The UK film industry is enjoying a boom period, with so many productions underway and planned that new studios are springing up across the country to meet the seemingly ever soaring demand.
In many ways this is a return to the norm – the country was for a long time a major producer of movies, many of which continue to delight and thrill audiences today.
These films are not just popular but also culturally important so it’s good to see studios and streaming services are making the effort to showcase many of them in the best possible quality – restored versions of classics such as The Third Man are getting new Blu-ray releases while BritBox offers a collection of restored classics including Alfred Hitchcock’s The 39 Steps.
In this article, we look back at three classic films set within the British Isles:
The Manxman (1929)
The film was released in 1929 and shot in Cornwall, instead of the Isle of Man where the story is set. In this silent film, Alfred Hitchcock tells the story of Kate Cregeen, played by Anny Ondra, and her love triangle with a handsome but poor local fisherman and his more affluent lawyer friend.
The film is based on a romantic novel written by Hall Caine. Hitchcock started production on-location on the Isle of Man, but moved the entire production to Polperro in Cornwall, allegedly to get away from the meddling author and Isle of Man resident. The Manxman is the last silent film Hitchcock directed before switching to sound for his next project Blackmail, shot in the same year.
The Edge of the World (1937)
In Edge of the World, director Michael Powell tells the story of the depopulation of the St. Kilda archipelago in the Scottish seas, with the younger generation looking for a better life on the mainland. Powell couldn’t obtain the necessary permits to shoot on St. Kilda and chose the Shetland Islands as an alternative location.
What makes this movie special is Powell’s mixing of documentary and romantic melodrama, and his use of both professional actors and non-professional locals. This approach made for a movie that told the story of the depopulation but also captured the natural beauty of one of Great Britain’s remotest islands.
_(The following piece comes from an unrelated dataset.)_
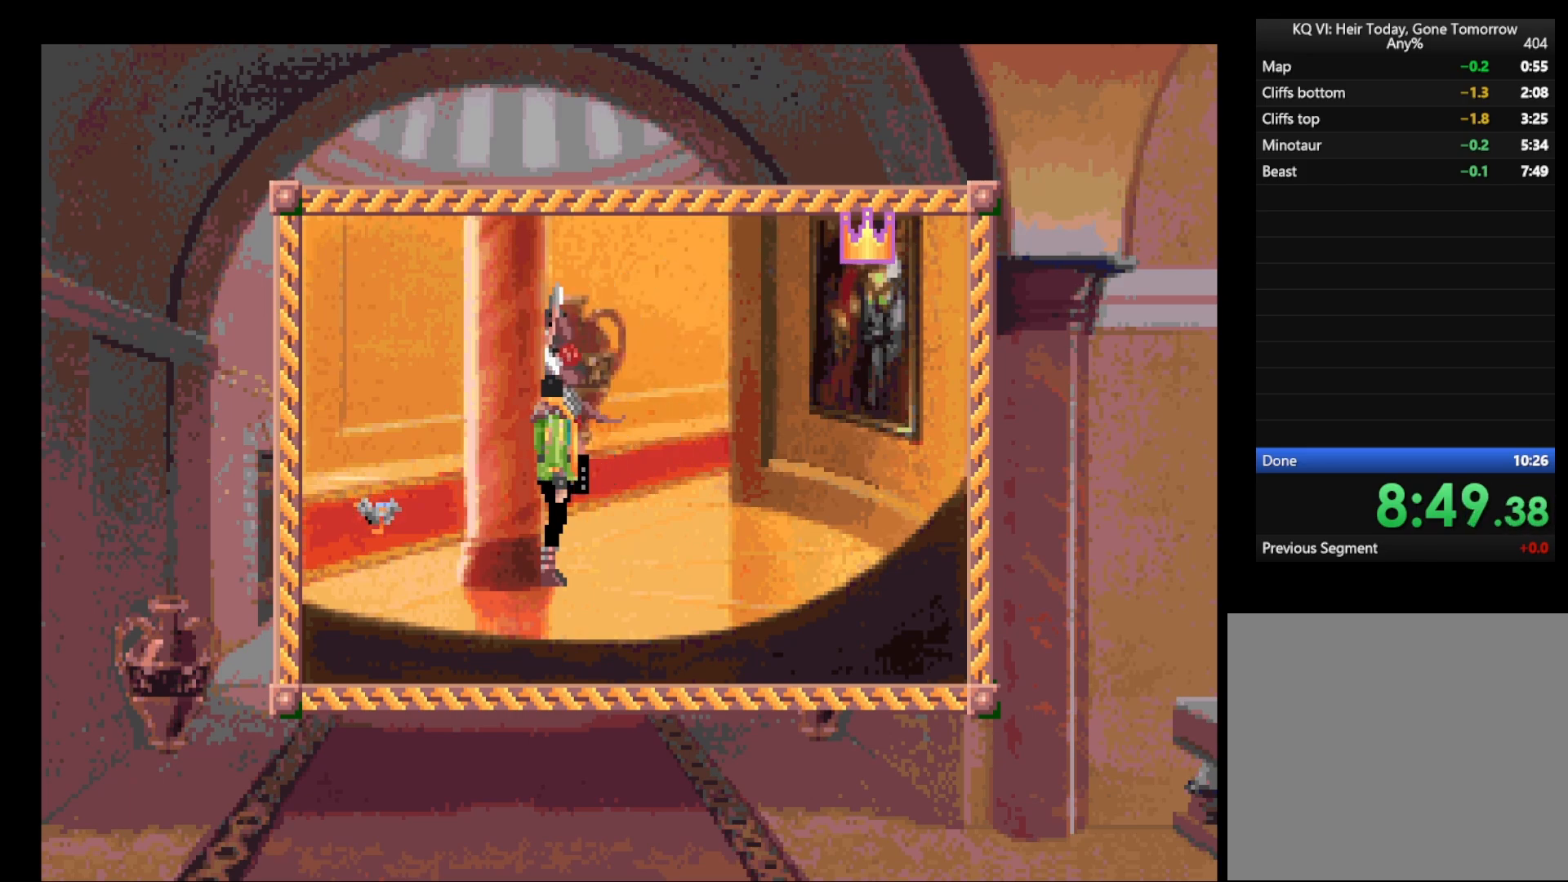
{"keys": ["return"], "mouse": [], "events": [[67, "mouse_right", "down"], [117, "mouse_right", "up"], [217, "mouse_right", "down"], [300, "mouse_right", "up"], [400, "mouse_right", "down"], [450, "mouse_right", "up"]]}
In 1978, Powell shot Return to the Edge of the World, in which he revisited the island with surviving members of the cast, as a follow-up documentary for the BBC.
The Spy in Black (1939)
Michael Powell directed The Spy in Black two years after the release of The Edge of the World. Known in the US as U-Boat 29, the film tells the story of a German spy who is set ashore on the island of South Walls from his submarine to prepare an attack on the nearby British naval fleet.
This movie marks the first collaboration between Michael Powell and fellow British filmmaker Emeric Pressburger. The duo would go on to create more than 20 films together. The Spy in Black was released in August 1939, weeks before the UK would join the war against Germany. The film was named one of the best movies of the year by the National Board of Review.
If you want to take a holiday from the loud multimillion-dollar productions of 2022, heavy on violence and VFX, and reconnect with film as art and the island scenery of 1930s Britain, then you won’t go far wrong with these three gems.